Zayo gained a significant M&A integration advantage by building its entire operational stack—from sales to billing and provisioning—within a single Salesforce instance. This eliminated complex system migrations and streamlined data consolidation for acquired companies.

There is no single "best" integration model for roll-ups, as market preferences cycle between full, partial, and no integration. Rather than chasing a perfect model, successful platforms pick a clear strategy, apply it consistently, and build a coherent narrative for their future exit.

Dan Caruso argues against the common investor practice of tracking post-acquisition performance of individual deals. This prevents true integration and synergy capture. Instead of keeping assets separate for accounting purposes, acquirers should immediately "mash them together" into one unified system, focusing on the aggregate value creation of the combined platform.

Deals fail post-close when teams confuse systems integration (IT, HR processes) with value creation (hitting business case targets). The integration plan must be explicitly driven by the value creation thesis—like hiring 10 reps to drive cross-sell—not a generic checklist.

Oak Ridge elevates "data readiness" to a core diligence criterion. A target's lack of commitment to migrating to their single ERP and adopting their data standards is a clear signal of future integration friction and cultural misalignment, often becoming a deal-breaker.

Companies struggle to get value from AI because their data is fragmented across different systems (ERP, CRM, finance) with poor integrity. The primary challenge isn't the AI models themselves, but integrating these disparate data sets into a unified platform that agents can act upon.

When taking over a roll-up that has prioritized deal volume over integration, the first move should be to halt all new acquisitions. The focus must shift entirely to cleaning up data, standardizing tech stacks, and truly integrating existing assets to build a defensible, valuable platform.
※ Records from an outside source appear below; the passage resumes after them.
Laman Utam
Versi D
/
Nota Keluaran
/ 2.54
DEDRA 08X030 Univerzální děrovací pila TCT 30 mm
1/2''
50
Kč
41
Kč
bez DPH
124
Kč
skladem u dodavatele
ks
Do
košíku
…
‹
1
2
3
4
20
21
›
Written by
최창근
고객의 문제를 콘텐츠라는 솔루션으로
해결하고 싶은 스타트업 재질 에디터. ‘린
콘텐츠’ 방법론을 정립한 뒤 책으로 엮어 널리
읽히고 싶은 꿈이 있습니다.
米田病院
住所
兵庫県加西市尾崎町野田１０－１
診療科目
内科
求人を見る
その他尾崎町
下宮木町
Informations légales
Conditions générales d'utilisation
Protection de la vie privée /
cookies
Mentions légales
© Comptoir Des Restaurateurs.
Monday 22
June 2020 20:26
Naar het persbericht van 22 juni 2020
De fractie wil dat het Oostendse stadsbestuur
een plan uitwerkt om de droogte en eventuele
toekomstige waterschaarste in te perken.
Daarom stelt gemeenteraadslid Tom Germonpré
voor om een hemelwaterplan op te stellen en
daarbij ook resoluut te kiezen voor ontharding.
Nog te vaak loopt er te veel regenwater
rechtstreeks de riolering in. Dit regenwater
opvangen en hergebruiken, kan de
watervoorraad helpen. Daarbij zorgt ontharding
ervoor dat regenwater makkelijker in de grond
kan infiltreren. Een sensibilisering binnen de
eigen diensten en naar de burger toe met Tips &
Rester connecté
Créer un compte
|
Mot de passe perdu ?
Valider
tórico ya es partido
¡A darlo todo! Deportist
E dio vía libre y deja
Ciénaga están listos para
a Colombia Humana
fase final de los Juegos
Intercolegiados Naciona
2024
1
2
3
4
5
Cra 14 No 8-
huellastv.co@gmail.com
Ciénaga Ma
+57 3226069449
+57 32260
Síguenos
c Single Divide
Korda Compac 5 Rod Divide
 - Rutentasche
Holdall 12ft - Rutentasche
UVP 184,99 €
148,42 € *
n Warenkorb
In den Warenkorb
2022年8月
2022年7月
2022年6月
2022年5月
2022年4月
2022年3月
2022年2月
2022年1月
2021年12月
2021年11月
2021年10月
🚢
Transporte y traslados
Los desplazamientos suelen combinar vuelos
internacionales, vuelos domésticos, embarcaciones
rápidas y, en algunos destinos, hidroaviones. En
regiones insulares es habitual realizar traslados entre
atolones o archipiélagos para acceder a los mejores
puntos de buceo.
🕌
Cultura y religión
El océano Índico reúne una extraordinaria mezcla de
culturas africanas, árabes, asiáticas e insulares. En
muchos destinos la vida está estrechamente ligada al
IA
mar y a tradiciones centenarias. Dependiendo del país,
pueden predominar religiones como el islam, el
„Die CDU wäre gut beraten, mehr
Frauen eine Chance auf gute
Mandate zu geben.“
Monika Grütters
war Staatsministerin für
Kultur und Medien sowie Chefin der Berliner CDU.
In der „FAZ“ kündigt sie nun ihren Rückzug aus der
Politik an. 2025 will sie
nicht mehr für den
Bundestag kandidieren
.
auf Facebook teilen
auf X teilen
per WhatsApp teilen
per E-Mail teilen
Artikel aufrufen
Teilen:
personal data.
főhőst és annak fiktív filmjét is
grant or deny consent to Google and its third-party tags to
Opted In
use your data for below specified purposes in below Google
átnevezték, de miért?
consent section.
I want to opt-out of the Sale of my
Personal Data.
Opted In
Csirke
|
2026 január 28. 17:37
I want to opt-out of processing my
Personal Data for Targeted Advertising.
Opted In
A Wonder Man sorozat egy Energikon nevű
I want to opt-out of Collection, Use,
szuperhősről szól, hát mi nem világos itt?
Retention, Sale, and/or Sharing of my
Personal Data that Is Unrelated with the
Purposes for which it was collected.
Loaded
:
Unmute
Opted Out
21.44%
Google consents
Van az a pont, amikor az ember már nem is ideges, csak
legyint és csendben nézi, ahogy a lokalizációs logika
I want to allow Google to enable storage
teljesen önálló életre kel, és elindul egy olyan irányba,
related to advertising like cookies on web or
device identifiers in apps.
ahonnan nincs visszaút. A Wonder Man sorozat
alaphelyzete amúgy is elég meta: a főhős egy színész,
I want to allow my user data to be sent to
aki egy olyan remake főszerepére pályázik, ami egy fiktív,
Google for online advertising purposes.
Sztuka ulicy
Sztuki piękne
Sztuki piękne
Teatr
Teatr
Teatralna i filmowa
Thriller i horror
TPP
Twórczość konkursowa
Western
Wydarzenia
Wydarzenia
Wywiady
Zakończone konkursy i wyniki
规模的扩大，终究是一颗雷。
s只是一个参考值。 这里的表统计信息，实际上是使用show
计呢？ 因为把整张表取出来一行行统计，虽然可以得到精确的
Failing to integrate acquired businesses onto a unified set of systems (ERP, CRM, accounting) will directly reduce your company's valuation at sale. Acquirers price in the future cost and risk of integration. The speaker estimates his unintegrated portfolio cost him an additional 1-2x EBITDA multiple on his exit.

Many companies focus on AI models first, only to hit a wall. An "integration-first" approach is a strategic imperative. Connecting disparate systems *before* building agents ensures they have the necessary data to be effective, avoiding the "garbage in, garbage out" trap at a foundational level.